- **DATA FOR THE TASK**:
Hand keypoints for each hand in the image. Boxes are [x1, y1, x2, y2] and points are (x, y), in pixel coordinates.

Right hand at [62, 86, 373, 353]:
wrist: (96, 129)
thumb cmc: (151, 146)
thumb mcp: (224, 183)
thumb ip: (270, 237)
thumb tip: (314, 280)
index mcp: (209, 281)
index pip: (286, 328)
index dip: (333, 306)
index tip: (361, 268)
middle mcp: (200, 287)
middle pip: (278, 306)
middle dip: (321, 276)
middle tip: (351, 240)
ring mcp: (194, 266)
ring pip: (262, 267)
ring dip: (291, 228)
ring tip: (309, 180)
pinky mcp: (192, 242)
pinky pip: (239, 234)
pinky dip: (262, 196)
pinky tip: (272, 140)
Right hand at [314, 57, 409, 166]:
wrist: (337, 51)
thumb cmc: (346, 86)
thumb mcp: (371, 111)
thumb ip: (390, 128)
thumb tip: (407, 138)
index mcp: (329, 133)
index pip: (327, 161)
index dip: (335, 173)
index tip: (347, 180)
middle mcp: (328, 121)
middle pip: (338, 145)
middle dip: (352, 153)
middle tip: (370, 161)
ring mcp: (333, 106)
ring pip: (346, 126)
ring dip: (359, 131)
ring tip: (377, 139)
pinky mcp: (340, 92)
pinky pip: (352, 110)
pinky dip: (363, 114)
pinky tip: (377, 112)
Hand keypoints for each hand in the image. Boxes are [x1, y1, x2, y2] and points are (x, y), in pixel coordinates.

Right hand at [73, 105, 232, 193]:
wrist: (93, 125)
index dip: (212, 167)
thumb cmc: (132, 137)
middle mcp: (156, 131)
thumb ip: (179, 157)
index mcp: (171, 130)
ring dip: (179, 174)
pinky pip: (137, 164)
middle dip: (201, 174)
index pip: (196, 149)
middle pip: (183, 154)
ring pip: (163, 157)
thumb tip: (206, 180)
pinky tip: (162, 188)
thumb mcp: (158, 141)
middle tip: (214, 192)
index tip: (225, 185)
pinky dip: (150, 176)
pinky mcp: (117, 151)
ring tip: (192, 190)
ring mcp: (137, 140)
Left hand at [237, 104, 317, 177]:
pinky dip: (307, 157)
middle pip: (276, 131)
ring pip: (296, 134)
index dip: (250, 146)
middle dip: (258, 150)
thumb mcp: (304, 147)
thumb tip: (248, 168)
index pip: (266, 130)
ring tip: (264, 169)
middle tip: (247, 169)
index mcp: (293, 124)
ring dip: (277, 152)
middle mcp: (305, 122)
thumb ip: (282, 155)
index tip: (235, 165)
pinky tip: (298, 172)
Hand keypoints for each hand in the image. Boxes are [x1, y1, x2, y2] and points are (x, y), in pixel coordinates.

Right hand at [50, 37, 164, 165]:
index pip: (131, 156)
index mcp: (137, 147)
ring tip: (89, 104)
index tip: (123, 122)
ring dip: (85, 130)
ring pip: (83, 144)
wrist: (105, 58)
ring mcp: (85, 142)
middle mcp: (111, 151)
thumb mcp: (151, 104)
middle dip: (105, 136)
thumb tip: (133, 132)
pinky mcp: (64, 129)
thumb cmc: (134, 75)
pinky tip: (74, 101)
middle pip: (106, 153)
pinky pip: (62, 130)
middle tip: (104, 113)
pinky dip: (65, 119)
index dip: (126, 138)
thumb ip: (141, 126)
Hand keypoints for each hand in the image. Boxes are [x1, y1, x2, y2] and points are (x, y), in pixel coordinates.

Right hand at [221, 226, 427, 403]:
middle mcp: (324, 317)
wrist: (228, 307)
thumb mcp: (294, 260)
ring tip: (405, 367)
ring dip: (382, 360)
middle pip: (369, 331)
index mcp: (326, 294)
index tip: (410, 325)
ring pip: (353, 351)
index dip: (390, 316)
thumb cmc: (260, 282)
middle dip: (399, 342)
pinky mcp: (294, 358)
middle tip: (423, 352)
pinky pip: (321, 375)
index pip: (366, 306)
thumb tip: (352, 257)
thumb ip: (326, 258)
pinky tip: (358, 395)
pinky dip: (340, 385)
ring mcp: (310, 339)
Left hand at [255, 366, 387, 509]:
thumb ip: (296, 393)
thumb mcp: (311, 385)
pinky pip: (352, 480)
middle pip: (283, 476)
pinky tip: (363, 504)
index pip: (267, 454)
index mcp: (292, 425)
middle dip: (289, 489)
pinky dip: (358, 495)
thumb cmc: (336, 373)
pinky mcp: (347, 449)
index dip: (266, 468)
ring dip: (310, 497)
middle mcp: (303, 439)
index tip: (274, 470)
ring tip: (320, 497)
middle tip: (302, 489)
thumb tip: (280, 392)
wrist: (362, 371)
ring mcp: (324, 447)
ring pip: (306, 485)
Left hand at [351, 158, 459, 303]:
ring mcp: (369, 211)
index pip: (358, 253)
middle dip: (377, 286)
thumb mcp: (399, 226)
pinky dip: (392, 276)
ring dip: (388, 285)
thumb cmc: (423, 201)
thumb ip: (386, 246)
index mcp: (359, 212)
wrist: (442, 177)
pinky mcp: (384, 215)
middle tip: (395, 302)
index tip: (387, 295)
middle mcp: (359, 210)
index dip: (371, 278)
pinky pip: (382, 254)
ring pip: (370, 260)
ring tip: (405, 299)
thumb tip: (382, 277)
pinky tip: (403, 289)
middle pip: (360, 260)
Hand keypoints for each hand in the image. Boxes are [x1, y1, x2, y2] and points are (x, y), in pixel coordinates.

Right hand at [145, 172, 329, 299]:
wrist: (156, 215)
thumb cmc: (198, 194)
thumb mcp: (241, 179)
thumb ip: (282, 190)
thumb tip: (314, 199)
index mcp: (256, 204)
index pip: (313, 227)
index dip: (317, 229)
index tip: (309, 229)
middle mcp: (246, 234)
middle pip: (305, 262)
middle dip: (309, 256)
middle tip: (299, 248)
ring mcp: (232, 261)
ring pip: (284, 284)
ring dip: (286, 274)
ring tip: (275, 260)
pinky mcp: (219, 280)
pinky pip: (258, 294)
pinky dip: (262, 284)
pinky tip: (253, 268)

- **AIM OF THE TASK**: For this exercise, transcribe the whole listing verbatim.

- **ANSWER SECTION**:
Hand keypoints for each hand in the image. Boxes are [x1, y1, x2, y2] and points are (x, y), in pixel coordinates.

Right hand at [62, 86, 373, 353]:
wrist: (96, 129)
thumb cmc: (151, 146)
thumb mcp: (224, 183)
thumb ip: (270, 237)
thumb tip: (314, 280)
index mcp: (209, 281)
index pip: (286, 328)
index dip: (333, 306)
index tip: (361, 268)
middle mcp: (200, 287)
middle pip: (278, 306)
middle dip: (321, 276)
middle tip: (351, 240)
ring mcp: (194, 266)
ring pip: (262, 267)
ring dip: (291, 228)
ring tip: (309, 180)
pinky mcp: (192, 242)
pinky pip: (239, 234)
pinky dip: (262, 196)
pinky tip: (272, 140)
Right hand at [314, 57, 409, 166]:
wrist: (337, 51)
thumb cmc: (346, 86)
thumb mcp: (371, 111)
thumb ip: (390, 128)
thumb tip: (407, 138)
index mcp: (329, 133)
index pip: (327, 161)
index dip: (335, 173)
index tip: (347, 180)
middle mcp: (328, 121)
middle pip: (338, 145)
middle dip: (352, 153)
middle tip: (370, 161)
ring mcp: (333, 106)
ring pip: (346, 126)
ring dip: (359, 131)
ring tip: (377, 139)
pinky mcp: (340, 92)
pinky pip: (352, 110)
pinky dip: (363, 114)
pinky tip: (377, 112)
Hand keypoints for each hand in the image. Boxes are [x1, y1, x2, y2] and points are (x, y), in pixel coordinates.

Right hand at [73, 105, 232, 193]:
wrist: (93, 125)
index dip: (212, 167)
thumb cmc: (132, 137)
middle mcp: (156, 131)
thumb ip: (179, 157)
index mcp: (171, 130)
ring dip: (179, 174)
pinky pip: (137, 164)
middle dip: (201, 174)
index pip: (196, 149)
middle pip: (183, 154)
ring pip: (163, 157)
thumb tip: (206, 180)
pinky tip: (162, 188)
thumb mcp: (158, 141)
middle tip: (214, 192)
index tip: (225, 185)
pinky dip: (150, 176)
pinky mcp: (117, 151)
ring tip: (192, 190)
ring mcp: (137, 140)
Left hand at [237, 104, 317, 177]:
pinky dip: (307, 157)
middle pip: (276, 131)
ring pip: (296, 134)
index dip: (250, 146)
middle dip: (258, 150)
thumb mcp: (304, 147)
thumb tip: (248, 168)
index pip: (266, 130)
ring tip: (264, 169)
middle tip: (247, 169)
index mcp: (293, 124)
ring dip: (277, 152)
middle mcp: (305, 122)
thumb ip: (282, 155)
index tip: (235, 165)
pinky tip: (298, 172)
Hand keypoints for each hand in the image. Boxes are [x1, y1, x2, y2] and points are (x, y), in pixel coordinates.

Right hand at [50, 37, 164, 165]:
index pip: (131, 156)
index mcp: (137, 147)
ring tip: (89, 104)
index tip: (123, 122)
ring dip: (85, 130)
ring pip: (83, 144)
wrist: (105, 58)
ring mcp: (85, 142)
middle mcp: (111, 151)
thumb mcp: (151, 104)
middle dip: (105, 136)
thumb tip: (133, 132)
pinky mcp: (64, 129)
thumb cmc: (134, 75)
pinky tip: (74, 101)
middle pip: (106, 153)
pinky pip: (62, 130)
middle tip: (104, 113)
pinky dip: (65, 119)
index dip: (126, 138)
thumb ip: (141, 126)
Hand keypoints for each hand in the image. Boxes are [x1, y1, x2, y2] and points are (x, y), in pixel coordinates.

Right hand at [221, 226, 427, 403]:
middle mcp: (324, 317)
wrist: (228, 307)
thumb mcp: (294, 260)
ring tip: (405, 367)
ring dip: (382, 360)
middle pip: (369, 331)
index mcp: (326, 294)
index tip: (410, 325)
ring pip: (353, 351)
index dip: (390, 316)
thumb cmc: (260, 282)
middle dip: (399, 342)
pinky mcp: (294, 358)
middle tip: (423, 352)
pinky pip: (321, 375)
index pip: (366, 306)
thumb tip: (352, 257)
thumb ip: (326, 258)
pinky tip: (358, 395)
pinky dip: (340, 385)
ring mcp: (310, 339)
Left hand at [255, 366, 387, 509]:
thumb ip: (296, 393)
thumb mcp: (311, 385)
pinky pip: (352, 480)
middle pip: (283, 476)
pinky tip: (363, 504)
index pip: (267, 454)
index mcp: (292, 425)
middle dip: (289, 489)
pinky dip: (358, 495)
thumb cmc: (336, 373)
pinky mcp: (347, 449)
index dip: (266, 468)
ring dip: (310, 497)
middle mcp: (303, 439)
index tip: (274, 470)
ring tip: (320, 497)
middle tip: (302, 489)
thumb tip: (280, 392)
wrist: (362, 371)
ring mcp: (324, 447)
ring pip: (306, 485)
Left hand at [351, 158, 459, 303]:
ring mcp: (369, 211)
index pip: (358, 253)
middle dip: (377, 286)
thumb mcp: (399, 226)
pinky dip: (392, 276)
ring dip: (388, 285)
thumb cmc: (423, 201)
thumb ip: (386, 246)
index mcp: (359, 212)
wrist: (442, 177)
pinky mcp: (384, 215)
middle tip: (395, 302)
index tip: (387, 295)
middle mcp: (359, 210)
index dip: (371, 278)
pinky pip: (382, 254)
ring pip: (370, 260)
ring tip: (405, 299)
thumb tip: (382, 277)
pinky tip: (403, 289)
middle pip: (360, 260)
Hand keypoints for each hand in the image. Boxes are [x1, y1, x2, y2] and points are (x, y), in pixel coordinates.

Right hand at [145, 172, 329, 299]:
wrist: (156, 215)
thumb cmc: (198, 194)
thumb mcp: (241, 179)
thumb ip: (282, 190)
thumb tip: (314, 199)
index mcp: (256, 204)
index pip: (313, 227)
index dip: (317, 229)
index tip: (309, 229)
middle mcp: (246, 234)
middle pip: (305, 262)
middle dip: (309, 256)
middle tip: (299, 248)
ring mcp: (232, 261)
ring pip: (284, 284)
ring dip: (286, 274)
ring tip: (275, 260)
pinky mcp: (219, 280)
pinky pip: (258, 294)
pinky dip: (262, 284)
pinky tip: (253, 268)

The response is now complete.